第二章 12
玉座の前に、ジクーズとラミルが跪いている。
「王様、この者が先日話をしたラミルでございます」
「そうか、若いというより、まだ幼いではないか」
「はい。しかし、その身のこなし、剣の腕前とも既に一人前かと思われます」
王様は顔を上げたラミルをじっと見つめ、何やら考えている。
「それでは、今一度その腕前を見せてもらおう」
「王様、見習いとしてならば、私のもとで鍛錬させよと・・・」
「ラミルよ、そなたは母親やサントの者たちの仇を討ちたいと申したそうだな」
「はい」
「見習いでは出撃することはない、それではいつまでたっても仇は討てぬが、それでも良いか?」
ラミルは、黙ったまま王様の目を見つめた。
「王宮の兵士となれば敵と戦い、仇を討つことができるかもしれんが、兵士になるには儂が直接その腕前を見て決めるのが昔からの決まりだ、出来ぬなら兵士と認めるわけにはいかぬ」
(ラミル、やろうぜ、王様の言うように見習いじゃ意味が無い、ここはやるしかない)
「ラミルよ、今度はお前の持っているその剣で戦うのだ、負ければ怪我では済まないぞ」
ジクーズは考えているラミルを説得するつもりでラミルの顔を覗き込んだが、ラミルは強い眼差しで王様を見つめると、自信に満ちた声で答えた。

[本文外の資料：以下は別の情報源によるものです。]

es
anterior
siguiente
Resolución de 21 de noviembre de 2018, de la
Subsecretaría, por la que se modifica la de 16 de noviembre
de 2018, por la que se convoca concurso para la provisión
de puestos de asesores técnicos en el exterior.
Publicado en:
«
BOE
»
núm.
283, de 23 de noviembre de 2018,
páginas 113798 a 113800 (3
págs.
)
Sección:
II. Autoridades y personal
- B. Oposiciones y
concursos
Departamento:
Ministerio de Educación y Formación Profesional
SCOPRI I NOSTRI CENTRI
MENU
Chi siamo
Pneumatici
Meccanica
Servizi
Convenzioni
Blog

「わかりました、今すぐ戦えとおっしゃるのでしたら、今すぐでも構いません」
「ラミル・・・」
ジクーズはラミルのその力強い態度に、止めることが出来なかった。
「そうか、覚悟は出来ているということだな、では相手となる者を呼ぼう」
王様が2度手を叩くと、王の間の入口に立っている2人の衛兵が王様の前に来て跪いた。
「ラミルよ、そなたの相手はこの2人のうちのどちらかだ、選ぶがよい」
ジクーズは王様の言葉に耳を疑った、今まで兵士の試験で戦士や衛兵が相手をしたことなどなかった、衛兵は戦士と互角の力量を持つ者にしかなれないからだ。

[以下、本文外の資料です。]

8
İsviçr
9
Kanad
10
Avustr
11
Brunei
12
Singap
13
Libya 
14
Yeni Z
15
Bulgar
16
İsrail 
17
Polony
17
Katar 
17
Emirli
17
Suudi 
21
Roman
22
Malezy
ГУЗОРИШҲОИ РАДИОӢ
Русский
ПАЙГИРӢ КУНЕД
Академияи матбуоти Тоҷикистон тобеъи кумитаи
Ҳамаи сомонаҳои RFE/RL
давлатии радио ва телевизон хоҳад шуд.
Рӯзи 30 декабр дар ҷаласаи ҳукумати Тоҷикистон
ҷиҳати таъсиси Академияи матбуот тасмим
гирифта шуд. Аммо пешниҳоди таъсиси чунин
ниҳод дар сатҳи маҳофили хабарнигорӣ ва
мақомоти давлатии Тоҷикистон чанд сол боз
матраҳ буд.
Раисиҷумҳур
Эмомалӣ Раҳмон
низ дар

「王様、兵士試験の相手は兵士のはず、衛兵相手ではいくら優れた力を持っていても無理です」
王様はジクーズを近くに呼ぶと、小さな声で耳打ちした。
「ジクーズよ、そなたはこの者の動きは戦士にも勝ると申したな」
「はい、確かにそう思いますが・・・・」
「ラミルの目を見たか、伝説のレミル様と同じ青い瞳をしておる、壺が壊されて悪魔が復活するようなことが起こるならば、神が救世主を遣わしたのかもしれん。この者が救世主であるならば衛兵にも負けるわけはない、儂はこの者が救世主であることを期待しておる」
「しかし・・・」
ラミルは王様とジクーズの話が気になっていたが、健人が語りかけた。
(ラミル、2人とも相当強そうだぞ、どちらを選んでもこの前のようにはいかないな)
(そうだね・・・)
(でも、ここまできたらやるしかない、衛兵だかなんだか知らないけど倒して兵士になろうぜ)
ラミルは二人の衛兵を見た、どちらも鋭い目でラミルを睨むように見ている。
(ラミル、右側の方が強そうだけど、どうする?)
(どっちも同じなら強そうな方だな、僕たちが本当に選ばれし者なら、2人で力を合わせればきっと勝てるさ)
(そうだな、それじゃあ右のいかつそうな方でいこうぜ)
ラミルは右側の衛兵に向かって頭をさげた、衛兵は王様にも一礼をして立ち上がった。